Originally: Adresse à la Nation
ADRESSE À LA NATION
22 septembre 2012
La Coordination Nationale de l’Organisation du Peuple en Lutte (OPL) réunie en session trimestrielle ordinaire, ce 22 septembre 2012, déplore la situation lamentable du pays, ainsi que les perspectives d’avenir funeste découlant de l’attitude antidémocratique et des décisions autocratiques des autorités en place qui engagent la société haïtienne tout entière dans les voies dangereuses de l’illégitimité et de l’instabilité politique chronique.
L’habitude dangereuse de contourner la Constitution et les lois ou de les violer carrément au vu et au su de tous, le spectacle déconcertant d’un Parlement vénal et mercantile, la tendance du président à se revêtir aussi vite des dépouilles d’un régime qu’il préconisait de changer et à s’installer avec son équipe, ses alliés anciens et nouveaux, dans la corruption ambiante, ajoutée à son penchant d’utiliser la manière forte pour contrer les conflits et les crises, laissent bien évidemment augurer des lendemains sinistres en Haïti.
Peuple haïtien qui habitez les 14 000 habitations, les 570 sections communales, les 140 communes, les 10 départements et vous, membres importants de la diaspora, revivons ensemble la succession de ces événements qui alimentent nos doutes par rapport au futur :
– une flopée d’élus issus d’élections préprogrammées, les plus rocambolesques de l’histoire de ces trente dernières années, sous l’arbitrage scandaleux de juges électoraux vénaux ;
– un président élu, jouant au naïf mais fort pourtant d’une expérience politique tour à tour putschiste et opportuniste ;
– le non-respect du principe de la majorité parlementaire dans le choix d’un Premier ministre ;
– la mise à genou du Parlement par la corruption pour le porter à accepter les choix autocratiques du président ;
– la violation flagrante des prescrits constitutionnels relatifs au calendrier électoral, ce qui constitue un crime de lèse-souveraineté populaire et un artifice visant à fragiliser la société en général et les partis politiques en particulier, rendant ainsi le système politique dysfonctionnel ;
– le contrôle présidentiel direct sur les douanes, les ports et aéroports, au mépris de l’autorité ministérielle ;
– la perception illégale de taxes en Haïti et à l’étranger par des compagnies auparavant liées au candidat Martelly et à ses associés politiques et /ou économiques ;
– la restauration sournoise, illégale et irréfléchie des anciennes Forces armées avec campement, armes et minutions et sans un commandement affiché mettant ainsi en danger ces militaires démobilisés eux-mêmes, la PNH et toute la population ;
– l’arrestation arbitraire d’élus et d’autres citoyens ;
– la réapparition de l’accusation de crime contre la sûreté intérieure de l’État si courante sous la dictature des Duvalier et les régimes autoritaires qui se sont succédé ;
– la double falsification des amendements constitutionnels frauduleux qui redonnent droit de cité aux lois scélérates antérieures ;
– les nominations abusives dans l’administration publique en général et dans le système judiciaire en particulier débouchant sur le scandale du Conseil Supérieur du Pouvoir Judiciaire (CSPJ) ;
– le processus très avancé de mise en place d’un Conseil Électoral Présidentiel Contesté d’Avance (CEPCA), selon le modèle antidémocratique et antipatriotique mis en place par les chefs d’État antérieurs ;
– les chocs répétés avec la Presse ;
– le mépris affiché à l’égard des partis politiques et des organisations de la société civile ;
– la subordination des autres pouvoirs et la vassalisation de l’appareil administratif de l’État manifestées par le port du bracelet et de la chemise roses, signes d’allégeance, de soumission totale et d’obéissance aveugle au Chef ;
– les querelles incessantes internes pour le partage des prébendes ;
– le saccage quotidien des ressources minières nationales en complicité avec des compagnies étrangères, à l’insu du Parlement, sans publication d’accord officiel et, surtout, sans participation des communautés locales ;
– les plans arrêtés de pillage des gisements d’or et de cuivre récemment mis à la connaissance du grand public ;
– l’annonce publique de mise en place d’une dynastie héréditaire comme au temps des Duvalier père et fils ;
– le débauchage abusif, moyennant offres indécentes et menaces à peine voilées, de parlementaires de tous bords pour la formation forcée d’une prétendue majorité présidentielle à la Préval’
– la hausse vertigineuse des prix des produits de première nécessité, particulièrement des vivres alimentaires.

▶ _DONNÉES EXTRAITES_
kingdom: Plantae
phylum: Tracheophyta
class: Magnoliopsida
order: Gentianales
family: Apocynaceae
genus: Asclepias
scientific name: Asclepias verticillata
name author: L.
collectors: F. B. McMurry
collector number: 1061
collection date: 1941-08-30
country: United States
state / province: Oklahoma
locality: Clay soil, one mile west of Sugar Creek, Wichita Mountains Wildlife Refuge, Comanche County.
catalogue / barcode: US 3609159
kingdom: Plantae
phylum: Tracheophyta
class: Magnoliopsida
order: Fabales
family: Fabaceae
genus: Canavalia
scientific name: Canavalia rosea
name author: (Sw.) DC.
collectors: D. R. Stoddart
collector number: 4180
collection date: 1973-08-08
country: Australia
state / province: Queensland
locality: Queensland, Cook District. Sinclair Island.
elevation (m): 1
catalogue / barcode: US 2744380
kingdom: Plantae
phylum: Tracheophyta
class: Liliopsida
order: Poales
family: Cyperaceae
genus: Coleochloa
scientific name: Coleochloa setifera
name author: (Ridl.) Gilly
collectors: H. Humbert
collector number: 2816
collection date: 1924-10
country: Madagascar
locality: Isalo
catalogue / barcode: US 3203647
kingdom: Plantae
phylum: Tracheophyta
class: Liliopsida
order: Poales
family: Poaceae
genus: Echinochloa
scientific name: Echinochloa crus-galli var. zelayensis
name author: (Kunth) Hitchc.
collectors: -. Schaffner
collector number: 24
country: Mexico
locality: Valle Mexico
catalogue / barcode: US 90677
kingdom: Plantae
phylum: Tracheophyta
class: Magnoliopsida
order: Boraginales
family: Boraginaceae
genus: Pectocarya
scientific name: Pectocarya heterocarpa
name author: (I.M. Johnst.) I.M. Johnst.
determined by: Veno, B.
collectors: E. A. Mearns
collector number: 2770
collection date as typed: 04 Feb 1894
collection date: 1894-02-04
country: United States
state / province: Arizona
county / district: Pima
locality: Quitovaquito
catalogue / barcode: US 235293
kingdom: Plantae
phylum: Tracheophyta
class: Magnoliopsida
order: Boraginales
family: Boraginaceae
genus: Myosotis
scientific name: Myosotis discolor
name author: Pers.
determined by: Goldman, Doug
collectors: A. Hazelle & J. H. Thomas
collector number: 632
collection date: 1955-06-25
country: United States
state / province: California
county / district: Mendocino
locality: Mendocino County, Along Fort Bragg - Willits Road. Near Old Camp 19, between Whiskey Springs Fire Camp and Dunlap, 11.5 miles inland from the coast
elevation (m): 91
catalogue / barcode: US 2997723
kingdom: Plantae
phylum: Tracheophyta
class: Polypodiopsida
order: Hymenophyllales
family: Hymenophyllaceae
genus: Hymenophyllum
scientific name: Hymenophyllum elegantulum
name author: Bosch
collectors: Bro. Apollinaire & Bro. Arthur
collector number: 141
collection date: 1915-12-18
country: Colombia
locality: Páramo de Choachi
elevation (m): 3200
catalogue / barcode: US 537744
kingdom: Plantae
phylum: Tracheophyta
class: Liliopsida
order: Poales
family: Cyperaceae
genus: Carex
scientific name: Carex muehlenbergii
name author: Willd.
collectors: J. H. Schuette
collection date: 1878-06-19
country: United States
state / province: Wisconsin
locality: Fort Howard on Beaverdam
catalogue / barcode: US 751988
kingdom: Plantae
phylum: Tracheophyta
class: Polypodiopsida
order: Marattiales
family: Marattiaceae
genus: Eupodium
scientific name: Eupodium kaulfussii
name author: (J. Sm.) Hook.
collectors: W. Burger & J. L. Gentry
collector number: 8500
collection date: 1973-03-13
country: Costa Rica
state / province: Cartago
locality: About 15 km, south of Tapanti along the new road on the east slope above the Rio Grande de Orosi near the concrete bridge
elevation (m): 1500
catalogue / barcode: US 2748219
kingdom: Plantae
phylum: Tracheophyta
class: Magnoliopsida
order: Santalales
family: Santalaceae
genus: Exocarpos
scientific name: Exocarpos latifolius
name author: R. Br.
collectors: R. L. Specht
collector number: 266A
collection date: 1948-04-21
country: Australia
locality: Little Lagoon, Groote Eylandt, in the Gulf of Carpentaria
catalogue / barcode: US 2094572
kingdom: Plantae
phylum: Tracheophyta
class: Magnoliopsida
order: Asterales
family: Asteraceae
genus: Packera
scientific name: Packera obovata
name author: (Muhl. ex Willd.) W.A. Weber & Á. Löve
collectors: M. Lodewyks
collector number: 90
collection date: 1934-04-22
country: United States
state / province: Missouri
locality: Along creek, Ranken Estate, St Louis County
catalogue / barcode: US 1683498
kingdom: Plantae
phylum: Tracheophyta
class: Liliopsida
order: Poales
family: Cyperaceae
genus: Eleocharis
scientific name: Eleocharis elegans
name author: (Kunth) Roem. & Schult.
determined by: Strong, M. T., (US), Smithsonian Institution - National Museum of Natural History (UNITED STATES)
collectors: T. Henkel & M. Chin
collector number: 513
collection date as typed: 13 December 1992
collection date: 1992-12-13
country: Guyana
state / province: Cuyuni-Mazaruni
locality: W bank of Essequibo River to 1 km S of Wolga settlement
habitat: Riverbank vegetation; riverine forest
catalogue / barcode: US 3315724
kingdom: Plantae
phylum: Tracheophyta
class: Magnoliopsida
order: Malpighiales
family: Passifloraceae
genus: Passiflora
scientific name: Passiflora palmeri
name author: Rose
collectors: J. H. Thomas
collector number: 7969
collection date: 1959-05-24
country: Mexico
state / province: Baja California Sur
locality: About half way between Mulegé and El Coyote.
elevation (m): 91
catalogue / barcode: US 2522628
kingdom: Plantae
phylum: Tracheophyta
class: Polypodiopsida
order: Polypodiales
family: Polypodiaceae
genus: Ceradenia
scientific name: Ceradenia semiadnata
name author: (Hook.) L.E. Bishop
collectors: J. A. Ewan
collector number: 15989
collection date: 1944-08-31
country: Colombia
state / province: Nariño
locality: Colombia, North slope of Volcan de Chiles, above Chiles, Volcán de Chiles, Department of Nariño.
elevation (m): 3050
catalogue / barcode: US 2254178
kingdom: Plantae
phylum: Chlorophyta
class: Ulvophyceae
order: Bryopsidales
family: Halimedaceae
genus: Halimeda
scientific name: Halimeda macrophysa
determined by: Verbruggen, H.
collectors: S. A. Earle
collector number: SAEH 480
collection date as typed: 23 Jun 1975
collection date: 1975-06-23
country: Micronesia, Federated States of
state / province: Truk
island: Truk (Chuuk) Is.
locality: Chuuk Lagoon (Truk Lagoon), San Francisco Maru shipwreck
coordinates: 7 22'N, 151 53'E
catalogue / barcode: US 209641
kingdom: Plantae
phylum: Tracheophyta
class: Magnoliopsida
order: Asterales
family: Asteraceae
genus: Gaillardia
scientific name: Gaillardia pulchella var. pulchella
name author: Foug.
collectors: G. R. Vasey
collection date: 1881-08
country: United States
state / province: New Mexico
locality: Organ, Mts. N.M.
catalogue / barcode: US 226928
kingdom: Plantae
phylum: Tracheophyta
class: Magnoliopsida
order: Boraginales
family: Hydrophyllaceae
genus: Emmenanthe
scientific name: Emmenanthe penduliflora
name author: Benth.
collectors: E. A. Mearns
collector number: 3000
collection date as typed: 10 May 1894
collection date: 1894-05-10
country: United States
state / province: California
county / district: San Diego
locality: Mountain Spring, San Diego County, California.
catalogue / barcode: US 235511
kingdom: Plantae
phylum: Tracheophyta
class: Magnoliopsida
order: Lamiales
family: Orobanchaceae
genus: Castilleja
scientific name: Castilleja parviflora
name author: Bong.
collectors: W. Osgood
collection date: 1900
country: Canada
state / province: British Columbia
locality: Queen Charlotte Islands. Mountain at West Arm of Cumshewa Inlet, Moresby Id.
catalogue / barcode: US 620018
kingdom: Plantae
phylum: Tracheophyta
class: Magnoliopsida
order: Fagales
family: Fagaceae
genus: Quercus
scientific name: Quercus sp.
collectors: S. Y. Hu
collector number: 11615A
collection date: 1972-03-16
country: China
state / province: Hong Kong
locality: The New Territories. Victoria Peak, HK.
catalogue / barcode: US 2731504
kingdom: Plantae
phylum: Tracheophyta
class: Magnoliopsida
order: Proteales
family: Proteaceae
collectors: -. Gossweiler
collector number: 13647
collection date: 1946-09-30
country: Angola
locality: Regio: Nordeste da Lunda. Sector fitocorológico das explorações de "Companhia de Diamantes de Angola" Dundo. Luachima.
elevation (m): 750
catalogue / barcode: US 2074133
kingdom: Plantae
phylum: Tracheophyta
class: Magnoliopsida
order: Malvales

▶ _CONSIGNES DES TÂCHES_
**A.** D'après l'adresse à la nation, pourquoi la violation des prescrits constitutionnels relatifs au calendrier électoral est-elle jugée grave ? Répondez en une à trois phrases.
**B.** Rédigez la suite de l'adresse à la nation en reprenant après son dernier point.

▶ _RÉPONSES PAR TÂCHE_
**A.** Elle constitue un crime de lèse-souveraineté populaire et un artifice visant à fragiliser la société en général et les partis politiques en particulier. Elle rend ainsi le système politique dysfonctionnel.

**B.**
Ces actes répréhensibles perpétrés au grand jour font de leurs auteurs, pris collectivement, l’ennemi public numéro 1 du peuple haïtien. Une telle forfaiture les conduira irrémédiablement devant les instances de justice concernées, incluant la Haute Cour de Justice, quand la Nation demandera des comptes.
Face à ce pénible constat, l’OPL demande à ses militants, à ses cadres, ses élus et à tous ses dirigeants de resserrer les rangs autour du drapeau haïtien et de notre emblème rassembleur : le tambour tenu élevé par des mains de femmes et d’hommes solidaires, unis pour la reconquête de notre dignité si souvent flétrie par ceux-là et celles-là mêmes qui auraient dû la défendre au lieu de s’agenouiller devant des occupants étrangers.
L’OPL se positionne comme le PARTI DU PEUPLE HAÏTIEN. Elle s’attelle donc à la difficile bataille pour le recouvrement de la souveraineté du peuple haïtien sur son territoire, qui passe par la Refondation de l’État-Nation, la reprise du contrôle de la fiscalité aux mains des contrebandiers et des narcotrafiquants, la lutte contre la corruption et la mise en place d’une administration saine, la définition et la constitution des forces de répression légales et constitutionnelles et, notamment, par la conclusion d’un pacte intergénérationnel entre tous les secteurs de la Nation, garantissant la formulation, l’acceptation et la mise en ‘uvre d’un plan stratégique de sauvetage national.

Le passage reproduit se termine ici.